In November of 2009 we held the next Teach-In – ‘1929-1939 – From Crash to Catastrophe’. It looked at key events between the stock market crash and onset of the world wide economic crisis in October of 1929 and the beginning of World War II in September of 1939. This period, rich in historic lessons for today’s activists, was explored through plenary sessions, workshops and artistic exhibits and performances. There were presentations and discussions that drew on what peace and social and economic justice activists were doing in 2009 as we were (and still are) confronted by another world economic crisis and new wars, including the war against the earth. One of the most provocative presentations was a debate of the strategy of the Popular Front between Trotskyist activist and author Dan Lebotz and Communist Party of Canada leader Miguel Figueroa. It placed in a contemporary context an old debate which continues to retain relevance. Other workshops of note included “The Canadian Left in the 30’s – CCF, CP and other popular movements” featuring  Jim Sinclair of the BC Federation of Labour, and “War and Law -The origins of ‘Human Rights’” featuring well known lawyer, Gail Davidson.

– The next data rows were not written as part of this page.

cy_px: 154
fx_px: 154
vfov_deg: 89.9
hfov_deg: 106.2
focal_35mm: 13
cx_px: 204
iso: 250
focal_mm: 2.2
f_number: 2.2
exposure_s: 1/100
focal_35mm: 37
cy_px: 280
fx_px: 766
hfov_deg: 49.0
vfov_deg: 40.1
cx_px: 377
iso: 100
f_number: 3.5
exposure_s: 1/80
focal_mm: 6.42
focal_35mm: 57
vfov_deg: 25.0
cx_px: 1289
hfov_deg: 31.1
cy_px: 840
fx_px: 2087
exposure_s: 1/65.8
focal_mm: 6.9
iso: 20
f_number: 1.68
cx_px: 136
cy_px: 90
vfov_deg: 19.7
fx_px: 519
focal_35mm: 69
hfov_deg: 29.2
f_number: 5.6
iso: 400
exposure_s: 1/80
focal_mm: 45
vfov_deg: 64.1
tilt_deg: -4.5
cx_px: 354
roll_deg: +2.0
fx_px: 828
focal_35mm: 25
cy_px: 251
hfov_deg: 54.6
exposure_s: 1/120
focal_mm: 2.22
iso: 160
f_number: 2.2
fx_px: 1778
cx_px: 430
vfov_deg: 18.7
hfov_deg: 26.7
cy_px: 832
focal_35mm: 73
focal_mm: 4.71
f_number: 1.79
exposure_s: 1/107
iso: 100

In 2010, the third Teach-In was called “The Fifties- Reconstruction vs Revolution, and the First ‘War on Terror’and was held over three days in mid November at Langara College and the W.I.S.E. Hall. It once again followed the desire to hold the event in conjunction with Remembrance Day. Workshops and plenary sessions addressed topics that covered the colonial revolution in various parts of the world from Algeria to Vietnam to Quebec, and the birth of social movements including the women’s  and environmental movements. Speakers included Paul Buhle, historian and graphic novelist, Amir Khadir, Quebec Solidaire Member of the National Assembly, Henry Heller, author of The Cold War and the New Imperialism, Arthur Manuel, BC First Nations activist, Marion Pollack, national CUPW educator, and noted Cuban diplomat, writer and veteran of the revolution Manuel E. Yepe. Manuel spoke on his youthful recruitment to the Cuban revolution at a special Nov. 11 session. In addition to Manuel’s presentation, the Teach-In showed the ‘pro-peace’ science fiction 1951 classic “The Day The Earth Stood Still”.

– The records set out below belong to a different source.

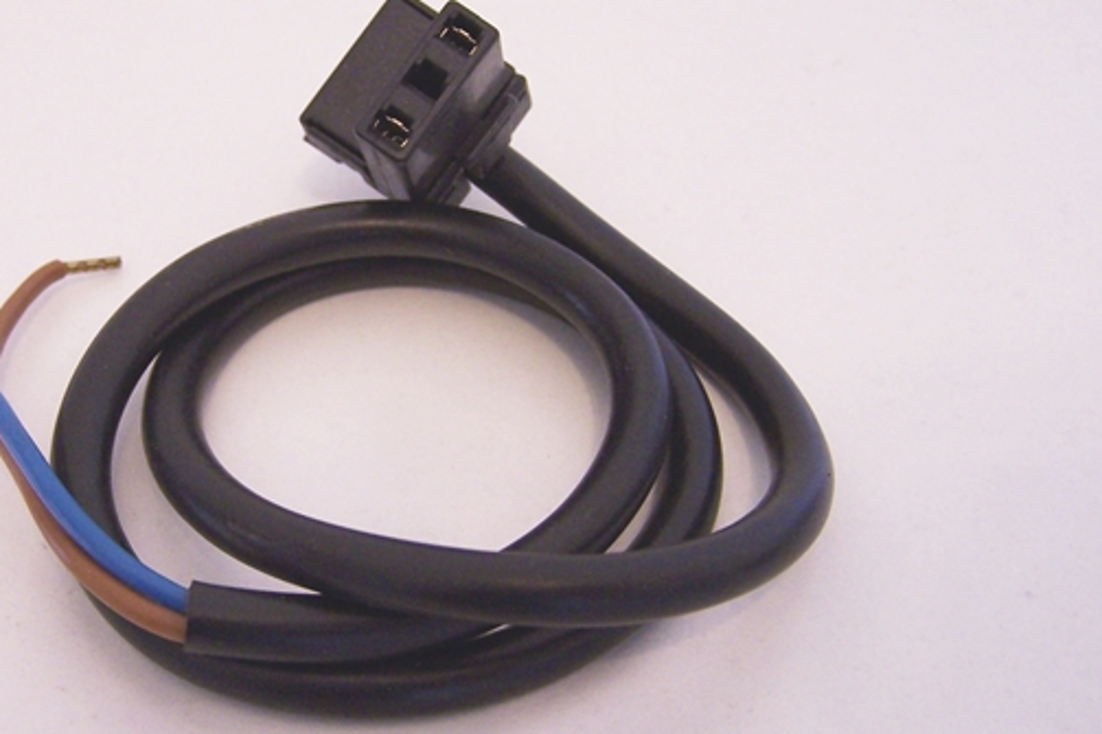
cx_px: 361
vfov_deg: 24.6
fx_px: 1683
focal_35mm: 55
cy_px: 378
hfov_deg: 35.9
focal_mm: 6.3
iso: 140
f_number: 2.8
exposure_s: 1/15
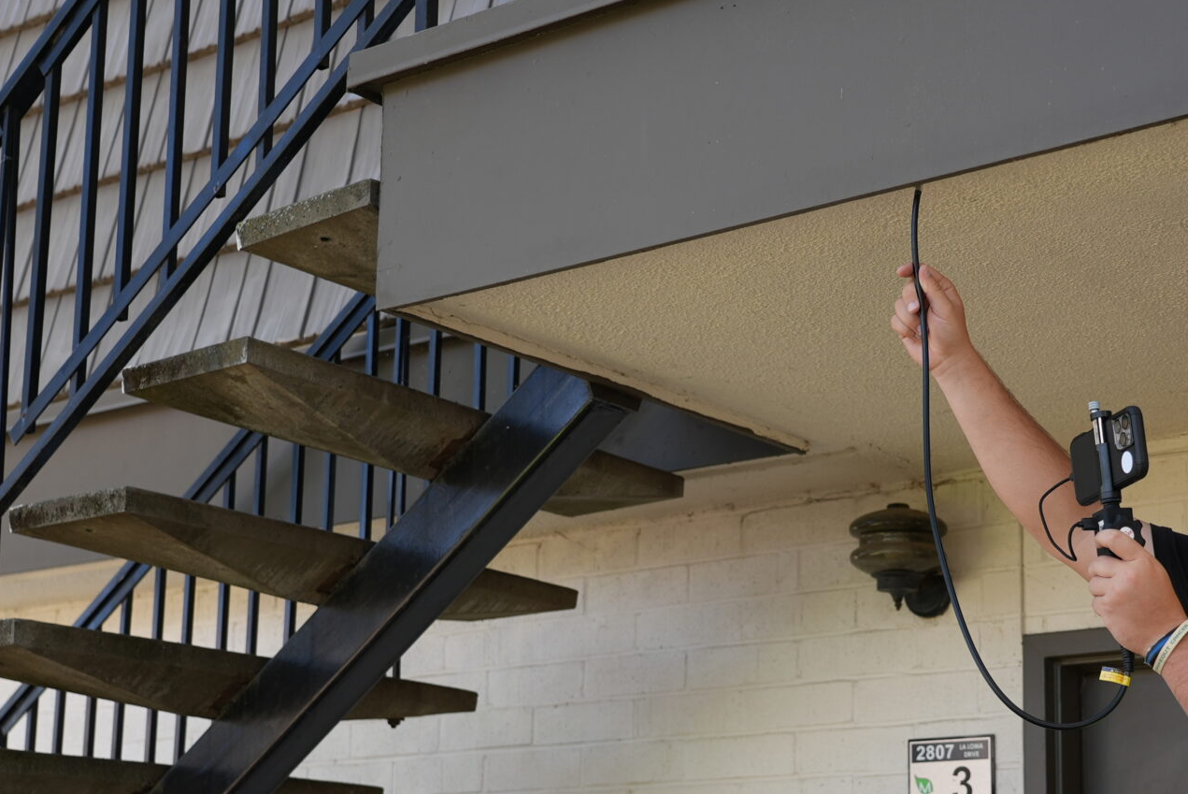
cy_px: 598
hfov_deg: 34.0
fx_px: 1915
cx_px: 828
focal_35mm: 58
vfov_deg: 23.2
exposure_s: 1/160
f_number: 4
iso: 100
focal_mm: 36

In 2011, the Teach-In was held once again at Langara College and the WI.S.E. Hall. Under the title “Another World Is Possible – But How Do We Get There” the Teach-In divided sessions into four groupings: Economy, Ecology, War & Peace and Culture. Featured speakers ranged from eco-socialist Fred Magdoff to Code Pink representative, Rae Abileah. Sessions featured discussions of sites of popular resistance to the neo-liberal economic and social offensive.

The cultural presentation was a showing of “The Wizard of Oz” with an accompanying presentation on its political significance.

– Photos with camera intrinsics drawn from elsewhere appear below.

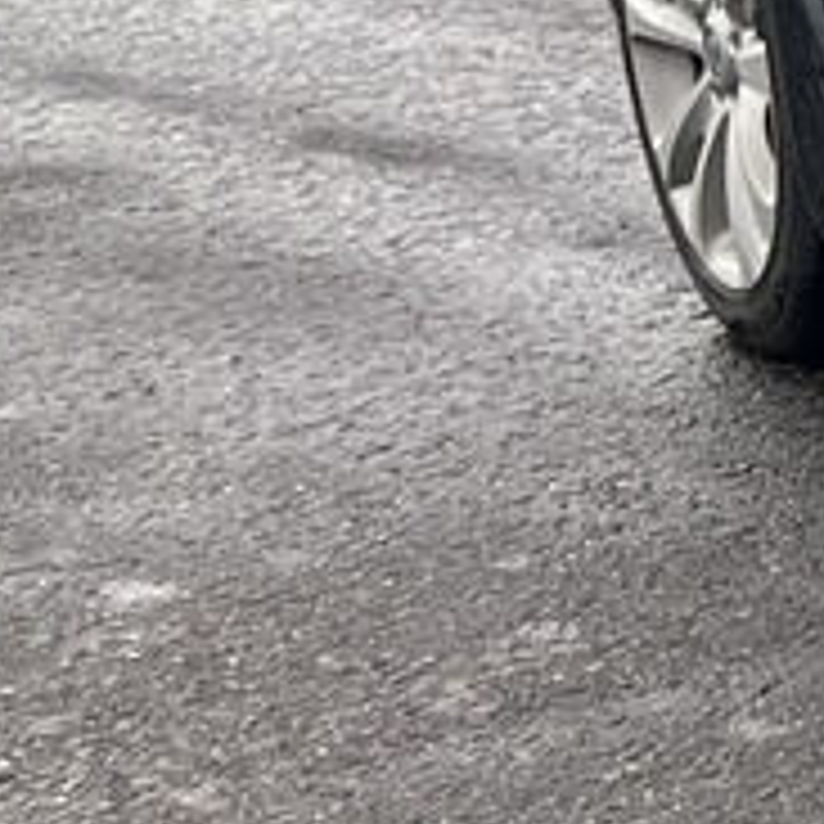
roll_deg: +2.1
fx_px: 4875
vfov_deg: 9.6
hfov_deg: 7.6
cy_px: 54
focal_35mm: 181
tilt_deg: -15.5
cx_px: 2963
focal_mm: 5.1
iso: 50
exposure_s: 1/766
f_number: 1.6
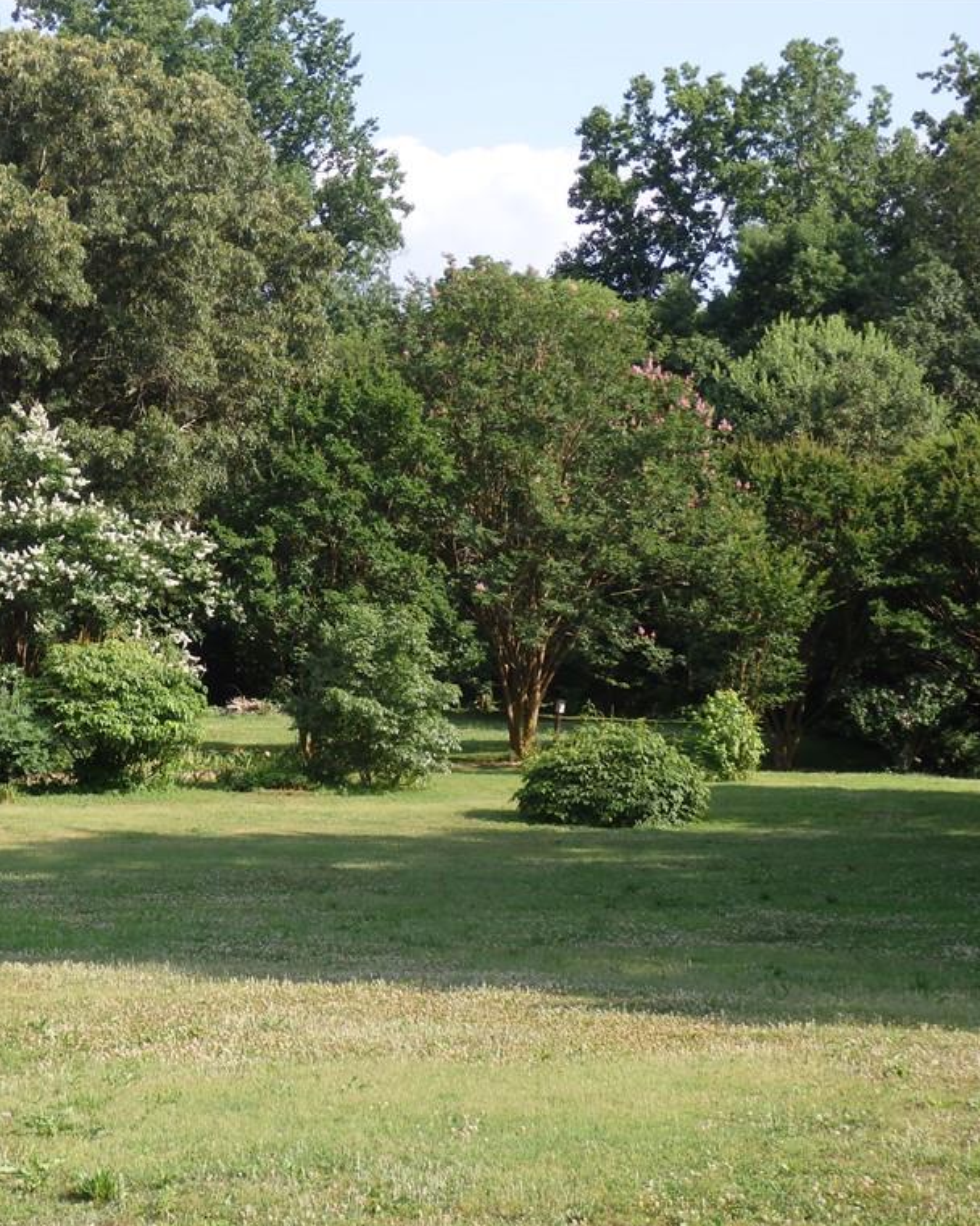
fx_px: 2574
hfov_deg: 21.2
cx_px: 168
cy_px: 611
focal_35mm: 71
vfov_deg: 26.8
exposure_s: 1/320
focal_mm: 9.8
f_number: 4.1
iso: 100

The theme of the 2012 Teach-In was “WAR ON THE WORKERS – NAMING IT AND FIGHTING BACK”.

This year we returned to SFU Harbour Centre.

The Nov. 11 cultural event was a showing of “Catch 22” at the WISE Hall.

The theme of the 2013 Teach-In was “If Capitalism doesn’t work – What does?”

An important and imported speaker was Roger Rashi of Quebec Solidaire.

The cultural event on Nov. 11 was a live mounting of “The Investigator” – a CBC radio documentary attacking and satirizing McCarthyism.

The theme of the 2014 Teach-In was “Imperialism, Resistance, Alternatives – 100 Years After the Start of WWI”.

Oct 25, 2014, at SFU Harbour Centre.

Keynote speakers Minqi Li, Mahdi Nazemroaya, and Marta Harnecker.

Nov 11 cultural event: a showing of “All Quiet on the Western Front” at the WISE Hall.

The theme of the 2015 Teach-In was “Austerity and Anti-Terrorism: Two Lies and How To Fight Them”.

Nov 15, 2015, at SFU Harbour Centre.

Keynote speaker Sarah Jaffe.

Nov 11 cultural event: a showing of “Z”.

World Peace Forum Society

The World Peace Forum Society was formed in 2006 to bring together activists, academics and artists to work for a peaceful, just and sustainable world. We strive to make sense of the world we live and act in by looking at the roots of the present in the experiences of the past, and try to envision a direction for the future. Since 2008 we have organized an annual fall Teach-In and an alternative Remembrance Day cultural event.